• THE DATA
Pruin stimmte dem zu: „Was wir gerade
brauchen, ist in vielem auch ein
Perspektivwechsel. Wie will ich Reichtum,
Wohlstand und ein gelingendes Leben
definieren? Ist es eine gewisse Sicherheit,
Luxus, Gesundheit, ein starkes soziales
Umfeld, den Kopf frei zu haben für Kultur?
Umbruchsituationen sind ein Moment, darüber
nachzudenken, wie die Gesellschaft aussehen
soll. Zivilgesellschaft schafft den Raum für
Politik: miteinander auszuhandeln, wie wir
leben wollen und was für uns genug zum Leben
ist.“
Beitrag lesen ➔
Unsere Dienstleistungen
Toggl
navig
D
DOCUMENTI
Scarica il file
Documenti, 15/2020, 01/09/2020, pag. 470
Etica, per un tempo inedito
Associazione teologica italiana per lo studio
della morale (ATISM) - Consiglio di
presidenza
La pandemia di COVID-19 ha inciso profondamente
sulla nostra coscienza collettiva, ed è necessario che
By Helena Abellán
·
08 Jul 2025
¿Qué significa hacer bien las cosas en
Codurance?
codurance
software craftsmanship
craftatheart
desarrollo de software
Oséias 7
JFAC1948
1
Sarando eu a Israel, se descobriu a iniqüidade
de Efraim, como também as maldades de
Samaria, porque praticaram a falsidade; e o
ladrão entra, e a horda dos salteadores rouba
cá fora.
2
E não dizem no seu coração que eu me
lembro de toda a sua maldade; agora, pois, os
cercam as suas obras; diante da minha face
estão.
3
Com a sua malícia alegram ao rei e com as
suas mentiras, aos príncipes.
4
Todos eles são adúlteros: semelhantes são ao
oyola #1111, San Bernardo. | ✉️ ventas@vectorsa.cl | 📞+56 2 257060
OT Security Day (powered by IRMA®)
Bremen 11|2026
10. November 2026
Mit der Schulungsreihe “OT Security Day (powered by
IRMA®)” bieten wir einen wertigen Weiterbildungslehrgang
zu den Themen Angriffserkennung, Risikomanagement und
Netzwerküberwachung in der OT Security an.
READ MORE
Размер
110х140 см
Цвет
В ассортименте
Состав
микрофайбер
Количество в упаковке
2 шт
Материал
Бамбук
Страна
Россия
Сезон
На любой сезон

• WORK REQUIRED
Exact copies of every record are required, so retype them in full.

• WRITTEN REPLY
Pruin stimmte dem zu: „Was wir gerade
brauchen, ist in vielem auch ein
Perspektivwechsel. Wie will ich Reichtum,
Wohlstand und ein gelingendes Leben
definieren? Ist es eine gewisse Sicherheit,
Luxus, Gesundheit, ein starkes soziales
Umfeld, den Kopf frei zu haben für Kultur?
Umbruchsituationen sind ein Moment, darüber
nachzudenken, wie die Gesellschaft aussehen
soll. Zivilgesellschaft schafft den Raum für
Politik: miteinander auszuhandeln, wie wir
leben wollen und was für uns genug zum Leben
ist.“
Beitrag lesen ➔
Unsere Dienstleistungen
Toggl
navig
D
DOCUMENTI
Scarica il file
Documenti, 15/2020, 01/09/2020, pag. 470
Etica, per un tempo inedito
Associazione teologica italiana per lo studio
della morale (ATISM) - Consiglio di
presidenza
La pandemia di COVID-19 ha inciso profondamente
sulla nostra coscienza collettiva, ed è necessario che
By Helena Abellán
·
08 Jul 2025
¿Qué significa hacer bien las cosas en
Codurance?
codurance
software craftsmanship
craftatheart
desarrollo de software
Oséias 7
JFAC1948
1
Sarando eu a Israel, se descobriu a iniqüidade
de Efraim, como também as maldades de
Samaria, porque praticaram a falsidade; e o
ladrão entra, e a horda dos salteadores rouba
cá fora.
2
E não dizem no seu coração que eu me
lembro de toda a sua maldade; agora, pois, os
cercam as suas obras; diante da minha face
estão.
3
Com a sua malícia alegram ao rei e com as
suas mentiras, aos príncipes.
4
Todos eles são adúlteros: semelhantes são ao
oyola #1111, San Bernardo. | ✉️ ventas@vectorsa.cl | 📞+56 2 257060
OT Security Day (powered by IRMA®)
Bremen 11|2026
10. November 2026
Mit der Schulungsreihe “OT Security Day (powered by
IRMA®)” bieten wir einen wertigen Weiterbildungslehrgang
zu den Themen Angriffserkennung, Risikomanagement und
Netzwerküberwachung in der OT Security an.
READ MORE
Размер
110х140 см
Цвет
В ассортименте
Состав
микрофайбер
Количество в упаковке
2 шт
Материал
Бамбук
Страна
Россия
Сезон
На любой сезон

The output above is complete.